* _Selected passage_:
Joseph Traub has dedicated his career to obtaining justice for people injured or killed by others’ wrongdoing. Mr. Traub has had the great privilege and responsibility of representing people catastrophically injured by defective industrial and consumer products, unsafe construction practices, dangerous driving and serious medical errors. For example, he has helped to secure significant recoveries for a man thrown from a scissor lift with poor lateral stability, a woman whose arm was pulled into a commercial ironing roller that lacked a guard over its pinch point, a family struck by a drunk driver, and a man whose throat cancer was missed by a pathologist, among many others. His work has helped provide financial relief, as well as justice and resolution, to injured people and their families, while also pressing manufacturers to sell safer products and hospitals to ensure safer medical practices.
Since 2010, Mr. Traub has been co-author, together with federal Judge Gerald McHugh, of the annual supplement to Pennsylvania Torts, a treatise in the West Pennsylvania Practice Series published by Thompson-Reuters that is an essential resource for personal injury litigators. Mr. Traub is on the editorial board of The Verdict, the Philadelphia Trial Lawyers Association’s monthly newsletter, which gives members practice tips and makes them aware of important developments in the law, enabling them to advocate more effectively on behalf of their clients. He has lectured and published articles on recent developments in products liability law, legal ethics, strategies in construction litigation, mandatory arbitration agreements, the statute of repose, and federal preemption, among other topics.

Transcribed contents of the pages
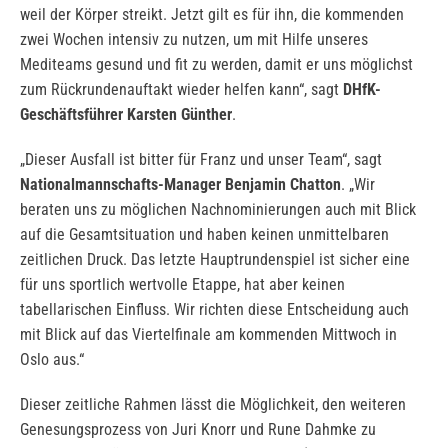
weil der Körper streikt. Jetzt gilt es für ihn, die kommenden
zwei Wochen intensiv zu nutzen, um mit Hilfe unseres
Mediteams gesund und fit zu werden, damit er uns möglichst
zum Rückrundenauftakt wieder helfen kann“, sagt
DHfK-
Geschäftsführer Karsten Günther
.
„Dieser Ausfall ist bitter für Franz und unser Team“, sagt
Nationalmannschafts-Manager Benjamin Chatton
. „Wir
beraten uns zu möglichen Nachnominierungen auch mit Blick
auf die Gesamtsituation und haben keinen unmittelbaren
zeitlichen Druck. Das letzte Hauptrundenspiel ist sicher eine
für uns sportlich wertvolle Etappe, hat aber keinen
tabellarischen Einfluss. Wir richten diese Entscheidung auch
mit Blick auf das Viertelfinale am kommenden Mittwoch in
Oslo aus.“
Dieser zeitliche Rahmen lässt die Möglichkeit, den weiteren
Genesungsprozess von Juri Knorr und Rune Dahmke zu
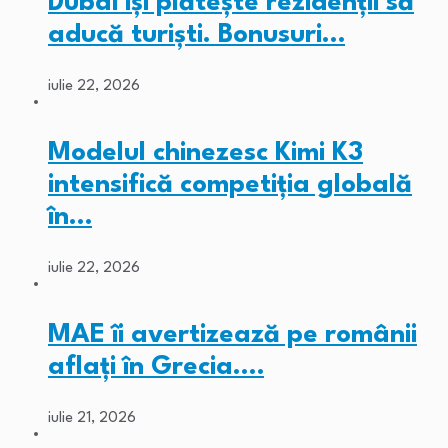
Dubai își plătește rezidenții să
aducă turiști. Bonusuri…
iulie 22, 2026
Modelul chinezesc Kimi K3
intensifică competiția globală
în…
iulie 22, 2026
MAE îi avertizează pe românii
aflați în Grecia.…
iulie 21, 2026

...

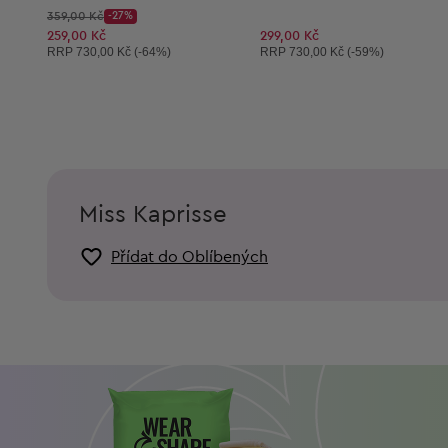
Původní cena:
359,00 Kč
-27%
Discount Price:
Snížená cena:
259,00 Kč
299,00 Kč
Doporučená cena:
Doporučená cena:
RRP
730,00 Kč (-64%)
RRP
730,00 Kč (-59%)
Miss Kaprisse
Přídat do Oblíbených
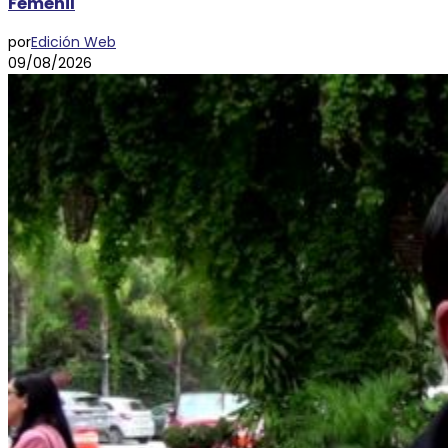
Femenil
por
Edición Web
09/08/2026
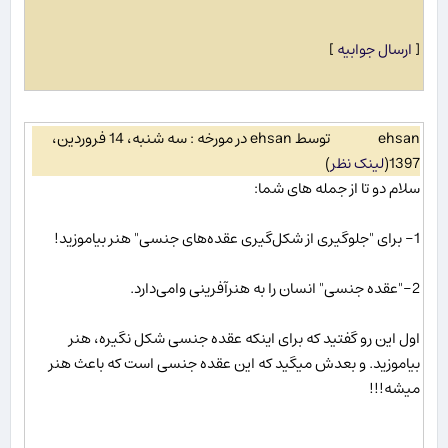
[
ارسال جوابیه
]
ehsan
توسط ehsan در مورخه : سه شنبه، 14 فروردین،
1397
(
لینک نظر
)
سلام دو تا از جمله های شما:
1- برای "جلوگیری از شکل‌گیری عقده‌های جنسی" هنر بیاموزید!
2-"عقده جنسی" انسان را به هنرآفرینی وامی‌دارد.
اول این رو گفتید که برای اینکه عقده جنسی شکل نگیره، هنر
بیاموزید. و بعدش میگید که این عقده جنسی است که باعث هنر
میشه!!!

* _Questions_:
1 - In the profile of attorney Joseph Traub, translate this sentence into Spanish: "Joseph Traub has dedicated his career to obtaining justice for people injured or killed by others’ wrongdoing."
2 - Carry on the profile of attorney Joseph Traub, starting after its last sentence.
The records were taken from a separate source.

* _Solved tasks_:
1 - Joseph Traub ha dedicado su carrera a obtener justicia para las personas heridas o muertas por la conducta indebida de terceros.

2 -
Mr. Traub’s advocacy in Pennsylvania’s appeals courts has resulted in several positive developments in the law. In appeals on behalf of Mr. Traub’s clients, the Pennsylvania Supreme Court has published opinions ensuring funds are available to compensate malpractice victims where a doctor’s insurance carrier goes bankrupt (Heim v. Medical Care Availability and Reduction of Error Fund, 23 A.3d 506 (Pa. 2011)) and allowing medical experts to testify where they are familiar with the care at issue, even if they do not practice in the same specialty as the defendant (Vicari v. Spiegel, 989 A.2d 1277 (Pa. 2010)). Mr. Traub volunteers on the Amicus Curiae Committee of the Pennsylvania Association for Justice, where he submits briefs to the appellate courts of Pennsylvania advocating for the rights of injured people throughout the Commonwealth. One amicus curiae brief he submitted helped persuade the Pennsylvania Supreme Court to preclude doctors from defending themselves at trial by telling the jury what risks the doctor disclosed to the patient before doing a procedure, where the lawsuit does not criticize the disclosure but merely alleges that the doctor did the procedure negligently. (Brady v. Urbas, 111 A.3d 1155 (Pa. 2015)).
Mr. Traub lives in Haddon Township, New Jersey with his wife. They regularly get to see their daughter perform with a renowned Philadelphia-based contemporary ballet company. Their dog, Marley, is a 12-year-old Pomeranian/Poodle mix. In his free time, Mr. Traub enjoys running and playing drums in a band.